> [Directions] Filter the records below, copying every line that contains the string "upper".
---------- Source records ----------
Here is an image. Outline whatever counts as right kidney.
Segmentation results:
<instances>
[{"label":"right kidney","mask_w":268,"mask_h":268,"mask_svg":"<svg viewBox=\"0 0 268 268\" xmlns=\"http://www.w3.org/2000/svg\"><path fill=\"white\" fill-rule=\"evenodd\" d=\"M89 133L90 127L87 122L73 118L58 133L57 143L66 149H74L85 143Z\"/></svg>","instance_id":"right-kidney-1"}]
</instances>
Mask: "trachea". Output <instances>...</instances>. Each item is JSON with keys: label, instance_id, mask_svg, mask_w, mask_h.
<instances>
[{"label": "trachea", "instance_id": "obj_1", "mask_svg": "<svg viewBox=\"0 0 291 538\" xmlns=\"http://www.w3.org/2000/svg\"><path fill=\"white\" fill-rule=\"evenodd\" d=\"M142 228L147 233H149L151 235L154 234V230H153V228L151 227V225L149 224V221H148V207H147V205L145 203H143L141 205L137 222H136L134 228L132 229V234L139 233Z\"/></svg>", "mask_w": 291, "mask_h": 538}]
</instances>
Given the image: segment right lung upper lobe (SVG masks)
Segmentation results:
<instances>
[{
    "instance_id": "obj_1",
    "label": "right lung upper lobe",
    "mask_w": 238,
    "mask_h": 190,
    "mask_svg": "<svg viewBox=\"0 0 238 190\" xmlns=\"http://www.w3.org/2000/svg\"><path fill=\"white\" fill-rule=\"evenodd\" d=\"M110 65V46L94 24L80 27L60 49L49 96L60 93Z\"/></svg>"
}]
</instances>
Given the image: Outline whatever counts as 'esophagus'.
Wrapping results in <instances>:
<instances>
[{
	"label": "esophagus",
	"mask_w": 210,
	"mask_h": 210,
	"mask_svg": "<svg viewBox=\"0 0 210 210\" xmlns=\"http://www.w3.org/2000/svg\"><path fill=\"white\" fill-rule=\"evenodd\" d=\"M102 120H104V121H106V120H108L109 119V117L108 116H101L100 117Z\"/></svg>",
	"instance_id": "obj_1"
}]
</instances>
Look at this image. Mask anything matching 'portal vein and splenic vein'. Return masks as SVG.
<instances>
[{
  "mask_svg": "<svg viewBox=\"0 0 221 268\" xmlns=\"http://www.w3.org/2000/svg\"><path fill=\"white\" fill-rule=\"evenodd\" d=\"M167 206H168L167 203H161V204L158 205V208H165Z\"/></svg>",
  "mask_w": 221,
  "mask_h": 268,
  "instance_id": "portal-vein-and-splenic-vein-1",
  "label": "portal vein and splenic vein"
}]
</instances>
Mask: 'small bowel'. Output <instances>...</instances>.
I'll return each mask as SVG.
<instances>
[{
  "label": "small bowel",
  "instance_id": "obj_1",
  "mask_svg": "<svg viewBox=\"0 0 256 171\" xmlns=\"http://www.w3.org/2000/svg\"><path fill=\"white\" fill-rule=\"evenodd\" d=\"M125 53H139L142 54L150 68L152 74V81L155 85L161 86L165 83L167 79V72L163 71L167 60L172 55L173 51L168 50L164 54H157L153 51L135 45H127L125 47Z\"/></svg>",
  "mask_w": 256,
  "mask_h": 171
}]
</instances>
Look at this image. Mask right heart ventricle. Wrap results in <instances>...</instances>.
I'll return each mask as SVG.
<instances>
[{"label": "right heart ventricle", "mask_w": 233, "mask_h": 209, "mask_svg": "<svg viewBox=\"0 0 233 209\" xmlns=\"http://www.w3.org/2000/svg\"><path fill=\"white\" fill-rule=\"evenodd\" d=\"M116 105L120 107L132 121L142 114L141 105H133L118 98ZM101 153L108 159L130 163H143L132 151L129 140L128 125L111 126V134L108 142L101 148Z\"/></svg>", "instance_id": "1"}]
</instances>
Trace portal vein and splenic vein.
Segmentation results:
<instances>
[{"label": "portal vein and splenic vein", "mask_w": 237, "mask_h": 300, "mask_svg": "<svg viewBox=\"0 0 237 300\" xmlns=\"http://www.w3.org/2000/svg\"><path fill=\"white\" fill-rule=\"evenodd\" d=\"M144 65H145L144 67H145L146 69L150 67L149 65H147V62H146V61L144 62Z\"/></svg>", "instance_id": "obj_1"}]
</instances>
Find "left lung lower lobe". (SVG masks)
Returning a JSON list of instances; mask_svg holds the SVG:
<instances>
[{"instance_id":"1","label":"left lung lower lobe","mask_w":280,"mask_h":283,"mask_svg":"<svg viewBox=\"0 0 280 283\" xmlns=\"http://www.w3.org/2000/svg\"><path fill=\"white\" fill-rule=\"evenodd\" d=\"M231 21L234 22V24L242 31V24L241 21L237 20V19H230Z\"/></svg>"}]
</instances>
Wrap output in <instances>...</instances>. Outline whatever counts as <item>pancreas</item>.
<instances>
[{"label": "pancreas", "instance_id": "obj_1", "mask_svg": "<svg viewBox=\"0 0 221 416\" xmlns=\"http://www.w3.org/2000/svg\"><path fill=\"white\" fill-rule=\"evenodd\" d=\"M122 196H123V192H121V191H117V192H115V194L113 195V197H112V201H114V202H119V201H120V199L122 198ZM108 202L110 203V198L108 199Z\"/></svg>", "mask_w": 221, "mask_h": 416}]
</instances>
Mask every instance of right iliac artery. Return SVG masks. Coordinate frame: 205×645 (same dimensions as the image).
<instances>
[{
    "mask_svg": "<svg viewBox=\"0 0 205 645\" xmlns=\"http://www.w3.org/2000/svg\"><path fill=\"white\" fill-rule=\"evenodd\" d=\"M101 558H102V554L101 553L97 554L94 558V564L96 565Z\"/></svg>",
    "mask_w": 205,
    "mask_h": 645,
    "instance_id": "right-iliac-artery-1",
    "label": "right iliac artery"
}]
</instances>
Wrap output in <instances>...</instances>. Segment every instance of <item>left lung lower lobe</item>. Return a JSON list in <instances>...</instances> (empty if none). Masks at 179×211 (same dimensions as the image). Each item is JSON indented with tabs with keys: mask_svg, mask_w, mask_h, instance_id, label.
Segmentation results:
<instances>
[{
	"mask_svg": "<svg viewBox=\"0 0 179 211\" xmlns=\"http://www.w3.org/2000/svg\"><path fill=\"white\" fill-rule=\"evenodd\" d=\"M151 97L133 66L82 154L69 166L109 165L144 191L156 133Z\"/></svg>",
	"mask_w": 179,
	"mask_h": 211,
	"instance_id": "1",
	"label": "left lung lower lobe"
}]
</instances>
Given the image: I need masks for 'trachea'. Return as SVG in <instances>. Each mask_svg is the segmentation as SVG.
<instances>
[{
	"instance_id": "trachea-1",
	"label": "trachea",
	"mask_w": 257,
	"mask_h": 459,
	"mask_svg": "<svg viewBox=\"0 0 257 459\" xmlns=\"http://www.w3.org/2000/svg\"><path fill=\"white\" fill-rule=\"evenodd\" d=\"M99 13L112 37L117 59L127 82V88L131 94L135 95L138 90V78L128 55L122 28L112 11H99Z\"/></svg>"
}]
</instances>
----------
---------- Source records ----------
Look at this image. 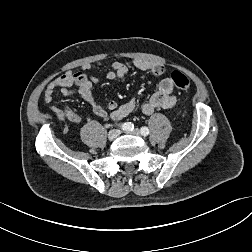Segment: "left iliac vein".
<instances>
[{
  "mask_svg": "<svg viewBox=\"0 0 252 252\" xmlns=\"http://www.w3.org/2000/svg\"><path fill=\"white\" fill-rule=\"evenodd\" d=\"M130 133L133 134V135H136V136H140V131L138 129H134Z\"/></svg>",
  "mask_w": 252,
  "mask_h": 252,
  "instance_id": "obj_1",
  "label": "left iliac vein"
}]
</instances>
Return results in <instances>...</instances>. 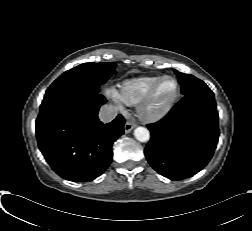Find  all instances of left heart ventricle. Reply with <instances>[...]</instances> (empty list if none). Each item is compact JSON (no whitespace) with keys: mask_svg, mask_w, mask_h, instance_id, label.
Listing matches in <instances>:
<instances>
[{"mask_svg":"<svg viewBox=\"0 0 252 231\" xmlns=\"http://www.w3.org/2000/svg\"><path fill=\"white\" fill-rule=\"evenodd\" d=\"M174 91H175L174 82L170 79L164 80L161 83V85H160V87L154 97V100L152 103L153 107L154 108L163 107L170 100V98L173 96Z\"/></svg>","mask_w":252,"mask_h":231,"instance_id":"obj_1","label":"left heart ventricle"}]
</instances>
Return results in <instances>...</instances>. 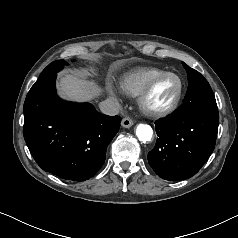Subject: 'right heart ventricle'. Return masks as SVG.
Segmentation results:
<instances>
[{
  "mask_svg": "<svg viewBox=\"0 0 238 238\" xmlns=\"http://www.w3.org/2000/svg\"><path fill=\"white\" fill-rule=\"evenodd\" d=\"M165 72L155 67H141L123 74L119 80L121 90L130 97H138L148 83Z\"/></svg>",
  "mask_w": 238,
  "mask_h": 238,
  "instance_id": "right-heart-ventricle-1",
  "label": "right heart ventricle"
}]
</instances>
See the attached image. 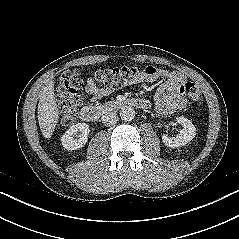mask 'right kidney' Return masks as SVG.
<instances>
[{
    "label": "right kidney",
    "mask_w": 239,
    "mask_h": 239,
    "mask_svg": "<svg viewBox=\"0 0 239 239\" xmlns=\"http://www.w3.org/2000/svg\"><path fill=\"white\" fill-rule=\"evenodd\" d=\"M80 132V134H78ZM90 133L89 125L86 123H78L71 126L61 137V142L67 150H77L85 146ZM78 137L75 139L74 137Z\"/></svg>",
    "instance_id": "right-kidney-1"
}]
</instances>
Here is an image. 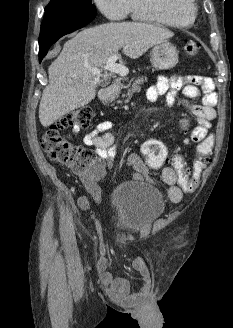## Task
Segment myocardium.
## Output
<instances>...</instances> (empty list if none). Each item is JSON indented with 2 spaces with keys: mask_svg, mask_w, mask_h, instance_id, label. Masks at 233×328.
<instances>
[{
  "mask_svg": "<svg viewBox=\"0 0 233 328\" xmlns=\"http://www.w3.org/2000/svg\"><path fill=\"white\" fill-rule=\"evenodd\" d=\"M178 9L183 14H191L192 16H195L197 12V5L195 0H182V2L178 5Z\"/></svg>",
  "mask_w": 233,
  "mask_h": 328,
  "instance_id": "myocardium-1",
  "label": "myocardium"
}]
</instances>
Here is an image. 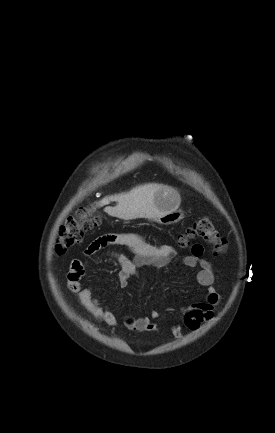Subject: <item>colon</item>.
----------
> [Solution for this exercise]
Given the image: segment right lung upper lobe (SVG masks)
    "label": "right lung upper lobe",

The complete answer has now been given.